On our yard, there is a Welsh Section A who will be twenty three years old next year that is teaching her jockey how to ride. She is susceptible to laminitis, however, the people are extremely knowledgeable and dedicated horse people, so it is managed incredibly well and doesn’t impact the pony.
At the same time the experience that the new jockey is receiving from flatworks lessons, learning to jump and galloping on the beach wouldn’t be the same without the trustee pensioner looking after her every step of the way.
I watched said little jockey come to the yard two years ago this Christmas, walking up to a stable with wrapping paper stapled to the walls to see her new little pony with its head over the stable door.
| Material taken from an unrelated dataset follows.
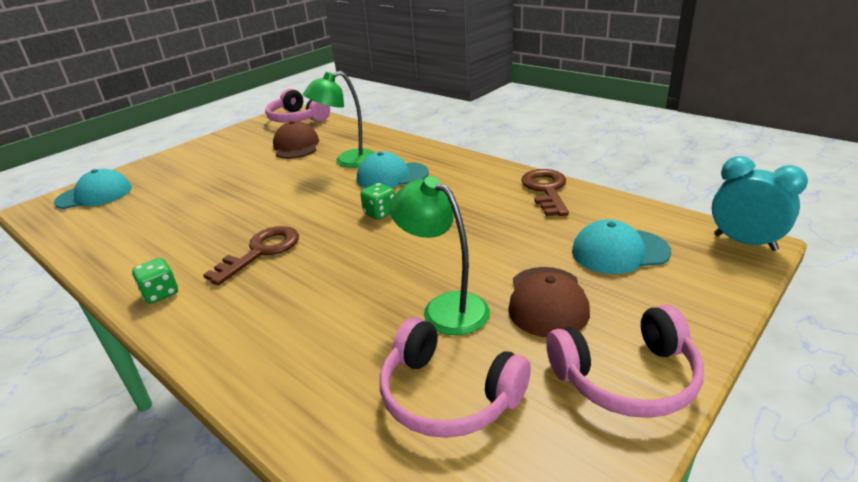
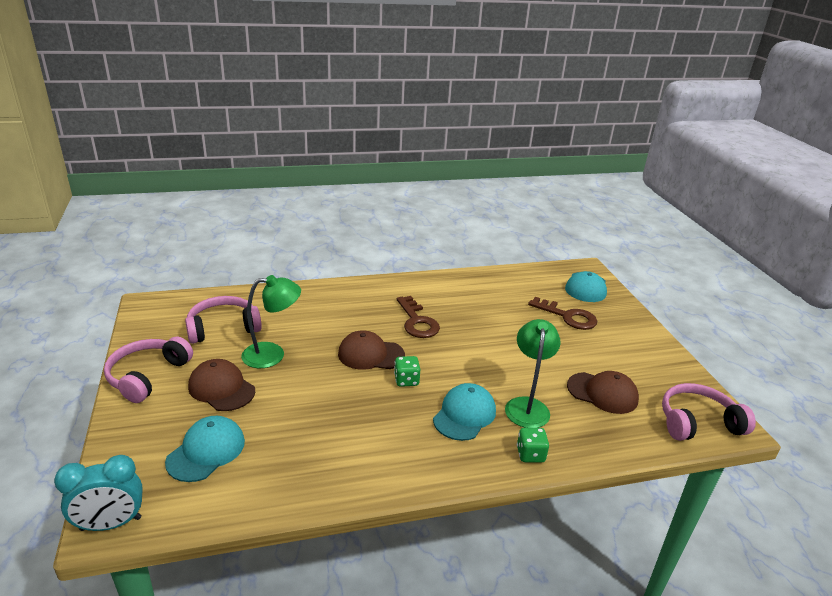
camera: 120 degrees right, 0 degrees up
(160, 293) = (414, 285): green dice -> green dice (530, 454)
(361, 248) = (370, 354): none -> brown cap
(546, 190) = (325, 483): brown key -> brown key (568, 316)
All the adults were overjoyed with how happy the child was, fuelled probably by one too many ports on Christmas day which is a tradition at our yard!
I digress, in less than two years she has progressed from riding her experienced pony for the first time on the lead, nervous and unbalanced to jumping in canter over little cross poles independently whilst mum keeps one eye on the duo and lunges her horse at the same time.
Older ponies typically do less work in their veteran years
There is also the level of work that older ponies are expected to do with beginner or novice riders. The answer is not a lot. If a child is learning the ropes or nervous, they are not going to be pushing the pony to the maximum of its capabilities. They are stepping stone ponies to teach children the basics, gain confidence and then passed onto the next child to learn how to ride. The workload is usually very light and they’re pampered and loved unconditionally by the little jockey who is their new bestest friend.
Buying an older pony advertised for sale is cheaper
Horse riding is an expensive hobby and sport, for adults looking for a pony to ride and lead their child through the lanes once a week, buying an older pony is almost always the sensible option.
There is naturally a moral question of when should the pony stop being sold on to teach new jockeys. I think this is why when a pony reaches a certain age where it would be deemed a veteran or reaching veteran age, the suitability of the home should increase in significance. Sellers who respect how the pony has helped their child’s confidence grow and riding ability excel will be aware of this responsibility.
Selling an older pony for some feels wrong but is it?
For some the thought of selling an older pony feels wrong and I can empathise with this group of people and sometimes it is wrong. But, at the same time as a generalised statement to apply to all older ponies, I disagree. There are huge benefits to older ponies being available for sale to teach another little jockey the ropes, one of them being the pony might actually still enjoy the job they are doing!
Older ponies bought are likely to be worth more to new owners
Other benefits of selling an older pony is the small amount of money you receive can contribute towards the second pony you are buying for your child. When it comes to the purchaser, attributing a value to the pony rather than loaning which equates to free pony, may encourage better horse care because they have had to save or make sacrifices to afford to buy a pony. Very different to walking away with a free pony and checking in now and again with the home that you have loaned the older pony from.
Perhaps the answer to that question is leasing rather than loaning, both of which have their own benefits but that is a blog for another day.
In my opinion
The buying of older ponies advertised for sale is mostly a positive thing for the future of the equestrian community, little jockeys get their first experience learning to take care of and ride ponies in a safe and enjoyable environment. There are always examples at the fringes where older ponies should not be available for sale, loan or lease, however, to experienced and knowledgeable homes most older ponies should carry on enjoying their crucial roles until they don’t want to do it anymore.